**Written exercise:** Copy the lines of the entries below word for word, from the line containing "scientific name: Nekemias arborea" through the end of the entries, both ends included.

________

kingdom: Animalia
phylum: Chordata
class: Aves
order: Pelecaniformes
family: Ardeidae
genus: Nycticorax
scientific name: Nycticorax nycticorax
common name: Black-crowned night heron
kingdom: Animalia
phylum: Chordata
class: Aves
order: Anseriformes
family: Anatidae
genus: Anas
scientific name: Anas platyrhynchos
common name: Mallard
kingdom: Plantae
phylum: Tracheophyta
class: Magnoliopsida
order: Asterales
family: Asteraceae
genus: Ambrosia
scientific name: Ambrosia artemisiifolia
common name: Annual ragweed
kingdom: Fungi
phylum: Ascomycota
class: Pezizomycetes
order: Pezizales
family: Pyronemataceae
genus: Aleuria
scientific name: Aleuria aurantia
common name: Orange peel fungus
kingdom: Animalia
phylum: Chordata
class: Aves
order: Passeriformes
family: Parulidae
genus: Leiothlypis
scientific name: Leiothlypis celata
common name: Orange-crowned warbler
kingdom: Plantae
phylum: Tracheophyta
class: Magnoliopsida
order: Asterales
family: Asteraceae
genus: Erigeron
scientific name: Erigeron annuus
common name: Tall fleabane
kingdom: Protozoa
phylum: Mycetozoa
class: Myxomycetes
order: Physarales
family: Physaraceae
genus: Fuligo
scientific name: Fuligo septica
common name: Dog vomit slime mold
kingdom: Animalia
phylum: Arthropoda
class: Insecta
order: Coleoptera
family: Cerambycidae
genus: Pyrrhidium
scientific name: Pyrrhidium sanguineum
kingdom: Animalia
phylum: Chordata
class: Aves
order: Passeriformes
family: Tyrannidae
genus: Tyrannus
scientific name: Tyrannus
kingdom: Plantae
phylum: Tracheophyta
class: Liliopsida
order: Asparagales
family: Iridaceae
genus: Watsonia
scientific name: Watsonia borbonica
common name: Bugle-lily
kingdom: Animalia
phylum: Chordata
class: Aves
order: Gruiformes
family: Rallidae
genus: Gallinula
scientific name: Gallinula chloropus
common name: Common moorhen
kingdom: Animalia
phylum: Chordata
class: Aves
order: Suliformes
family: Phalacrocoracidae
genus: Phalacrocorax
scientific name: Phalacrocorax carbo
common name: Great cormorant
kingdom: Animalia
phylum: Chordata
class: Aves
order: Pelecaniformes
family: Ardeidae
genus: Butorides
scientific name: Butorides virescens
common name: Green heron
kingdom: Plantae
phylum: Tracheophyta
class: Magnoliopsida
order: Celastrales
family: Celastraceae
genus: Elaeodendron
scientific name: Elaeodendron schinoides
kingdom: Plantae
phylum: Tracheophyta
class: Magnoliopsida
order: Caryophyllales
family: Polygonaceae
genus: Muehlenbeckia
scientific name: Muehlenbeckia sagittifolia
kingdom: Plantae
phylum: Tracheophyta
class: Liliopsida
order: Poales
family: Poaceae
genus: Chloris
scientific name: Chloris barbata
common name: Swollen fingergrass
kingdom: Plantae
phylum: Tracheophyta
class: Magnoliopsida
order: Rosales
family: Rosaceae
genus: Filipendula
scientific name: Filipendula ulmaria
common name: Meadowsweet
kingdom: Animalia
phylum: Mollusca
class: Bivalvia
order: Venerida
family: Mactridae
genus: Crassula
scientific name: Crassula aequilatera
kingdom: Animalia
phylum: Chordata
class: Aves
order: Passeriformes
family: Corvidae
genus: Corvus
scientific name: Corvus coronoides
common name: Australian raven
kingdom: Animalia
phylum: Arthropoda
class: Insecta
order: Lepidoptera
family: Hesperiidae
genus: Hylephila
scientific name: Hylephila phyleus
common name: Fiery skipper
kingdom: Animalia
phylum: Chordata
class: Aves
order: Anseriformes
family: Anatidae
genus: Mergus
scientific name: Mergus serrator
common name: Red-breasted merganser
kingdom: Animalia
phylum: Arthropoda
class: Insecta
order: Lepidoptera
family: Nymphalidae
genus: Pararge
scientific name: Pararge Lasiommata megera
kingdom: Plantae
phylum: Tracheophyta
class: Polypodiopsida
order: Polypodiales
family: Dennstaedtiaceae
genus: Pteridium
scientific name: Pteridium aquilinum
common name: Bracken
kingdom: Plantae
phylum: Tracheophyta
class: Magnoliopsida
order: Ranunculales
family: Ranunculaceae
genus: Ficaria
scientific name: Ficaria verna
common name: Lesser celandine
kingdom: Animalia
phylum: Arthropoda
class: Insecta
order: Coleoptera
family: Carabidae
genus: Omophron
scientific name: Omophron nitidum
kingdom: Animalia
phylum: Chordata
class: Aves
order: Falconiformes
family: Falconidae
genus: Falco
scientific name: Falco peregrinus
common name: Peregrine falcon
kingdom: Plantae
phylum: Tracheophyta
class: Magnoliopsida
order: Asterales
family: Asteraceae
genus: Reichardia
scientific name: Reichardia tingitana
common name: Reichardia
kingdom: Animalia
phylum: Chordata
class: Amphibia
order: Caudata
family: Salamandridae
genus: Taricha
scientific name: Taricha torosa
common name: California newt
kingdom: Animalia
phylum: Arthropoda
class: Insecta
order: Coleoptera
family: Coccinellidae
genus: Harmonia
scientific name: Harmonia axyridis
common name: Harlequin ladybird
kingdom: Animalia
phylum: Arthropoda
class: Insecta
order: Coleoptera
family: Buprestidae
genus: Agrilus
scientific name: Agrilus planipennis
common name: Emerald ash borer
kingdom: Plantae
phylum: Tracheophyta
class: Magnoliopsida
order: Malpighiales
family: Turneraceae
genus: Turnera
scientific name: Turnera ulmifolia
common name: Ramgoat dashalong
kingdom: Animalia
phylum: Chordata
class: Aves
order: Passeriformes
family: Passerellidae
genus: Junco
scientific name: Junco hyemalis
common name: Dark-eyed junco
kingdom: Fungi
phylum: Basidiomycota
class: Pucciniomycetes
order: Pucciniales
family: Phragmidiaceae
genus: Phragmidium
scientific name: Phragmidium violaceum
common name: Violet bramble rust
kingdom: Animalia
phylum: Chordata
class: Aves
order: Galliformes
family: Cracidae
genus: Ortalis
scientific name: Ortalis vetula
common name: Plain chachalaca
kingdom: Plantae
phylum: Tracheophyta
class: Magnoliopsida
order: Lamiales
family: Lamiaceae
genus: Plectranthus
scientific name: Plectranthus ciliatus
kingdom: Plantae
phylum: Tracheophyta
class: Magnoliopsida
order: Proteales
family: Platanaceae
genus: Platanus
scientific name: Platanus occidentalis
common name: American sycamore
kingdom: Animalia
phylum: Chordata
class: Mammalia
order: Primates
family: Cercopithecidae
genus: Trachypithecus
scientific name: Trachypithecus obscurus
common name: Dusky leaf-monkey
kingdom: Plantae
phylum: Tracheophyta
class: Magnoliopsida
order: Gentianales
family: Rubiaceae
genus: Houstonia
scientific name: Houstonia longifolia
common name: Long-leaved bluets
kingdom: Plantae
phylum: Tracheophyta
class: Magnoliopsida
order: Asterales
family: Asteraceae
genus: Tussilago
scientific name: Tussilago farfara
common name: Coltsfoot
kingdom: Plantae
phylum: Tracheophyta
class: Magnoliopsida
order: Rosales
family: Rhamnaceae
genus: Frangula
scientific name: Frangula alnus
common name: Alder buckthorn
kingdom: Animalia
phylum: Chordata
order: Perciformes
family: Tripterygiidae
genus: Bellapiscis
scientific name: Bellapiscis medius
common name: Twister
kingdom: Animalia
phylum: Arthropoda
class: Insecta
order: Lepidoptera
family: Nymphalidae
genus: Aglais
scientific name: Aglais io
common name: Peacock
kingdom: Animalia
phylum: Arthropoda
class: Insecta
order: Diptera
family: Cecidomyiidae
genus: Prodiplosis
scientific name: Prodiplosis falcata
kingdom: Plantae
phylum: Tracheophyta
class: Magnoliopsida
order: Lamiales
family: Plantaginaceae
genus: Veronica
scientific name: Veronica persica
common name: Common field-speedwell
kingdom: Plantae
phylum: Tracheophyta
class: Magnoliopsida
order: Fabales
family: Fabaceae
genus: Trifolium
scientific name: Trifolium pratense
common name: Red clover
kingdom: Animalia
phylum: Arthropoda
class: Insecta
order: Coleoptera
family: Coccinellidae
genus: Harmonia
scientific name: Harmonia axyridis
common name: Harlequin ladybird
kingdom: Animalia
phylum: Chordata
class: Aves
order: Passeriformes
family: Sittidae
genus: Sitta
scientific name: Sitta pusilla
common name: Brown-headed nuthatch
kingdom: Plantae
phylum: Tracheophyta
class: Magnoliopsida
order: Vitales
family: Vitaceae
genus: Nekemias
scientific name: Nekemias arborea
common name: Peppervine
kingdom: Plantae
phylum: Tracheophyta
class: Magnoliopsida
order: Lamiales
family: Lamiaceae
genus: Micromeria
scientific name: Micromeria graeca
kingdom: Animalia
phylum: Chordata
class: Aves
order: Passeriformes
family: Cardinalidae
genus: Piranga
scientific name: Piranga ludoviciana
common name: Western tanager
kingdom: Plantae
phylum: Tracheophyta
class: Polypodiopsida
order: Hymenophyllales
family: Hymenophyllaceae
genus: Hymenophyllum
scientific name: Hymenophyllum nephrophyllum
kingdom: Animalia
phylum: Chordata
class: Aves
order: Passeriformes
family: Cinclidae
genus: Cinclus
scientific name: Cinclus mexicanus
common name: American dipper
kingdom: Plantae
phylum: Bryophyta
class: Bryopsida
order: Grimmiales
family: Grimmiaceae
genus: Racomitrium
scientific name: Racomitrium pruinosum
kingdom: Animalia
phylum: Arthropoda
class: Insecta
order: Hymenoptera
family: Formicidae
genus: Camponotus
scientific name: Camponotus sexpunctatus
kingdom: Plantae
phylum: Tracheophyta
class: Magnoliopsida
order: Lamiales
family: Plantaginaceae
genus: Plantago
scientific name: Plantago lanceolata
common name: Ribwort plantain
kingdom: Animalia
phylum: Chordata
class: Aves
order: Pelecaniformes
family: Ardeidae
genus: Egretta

________

**Expected answer:**
scientific name: Nekemias arborea
common name: Peppervine
kingdom: Plantae
phylum: Tracheophyta
class: Magnoliopsida
order: Lamiales
family: Lamiaceae
genus: Micromeria
scientific name: Micromeria graeca
kingdom: Animalia
phylum: Chordata
class: Aves
order: Passeriformes
family: Cardinalidae
genus: Piranga
scientific name: Piranga ludoviciana
common name: Western tanager
kingdom: Plantae
phylum: Tracheophyta
class: Polypodiopsida
order: Hymenophyllales
family: Hymenophyllaceae
genus: Hymenophyllum
scientific name: Hymenophyllum nephrophyllum
kingdom: Animalia
phylum: Chordata
class: Aves
order: Passeriformes
family: Cinclidae
genus: Cinclus
scientific name: Cinclus mexicanus
common name: American dipper
kingdom: Plantae
phylum: Bryophyta
class: Bryopsida
order: Grimmiales
family: Grimmiaceae
genus: Racomitrium
scientific name: Racomitrium pruinosum
kingdom: Animalia
phylum: Arthropoda
class: Insecta
order: Hymenoptera
family: Formicidae
genus: Camponotus
scientific name: Camponotus sexpunctatus
kingdom: Plantae
phylum: Tracheophyta
class: Magnoliopsida
order: Lamiales
family: Plantaginaceae
genus: Plantago
scientific name: Plantago lanceolata
common name: Ribwort plantain
kingdom: Animalia
phylum: Chordata
class: Aves
order: Pelecaniformes
family: Ardeidae
genus: Egretta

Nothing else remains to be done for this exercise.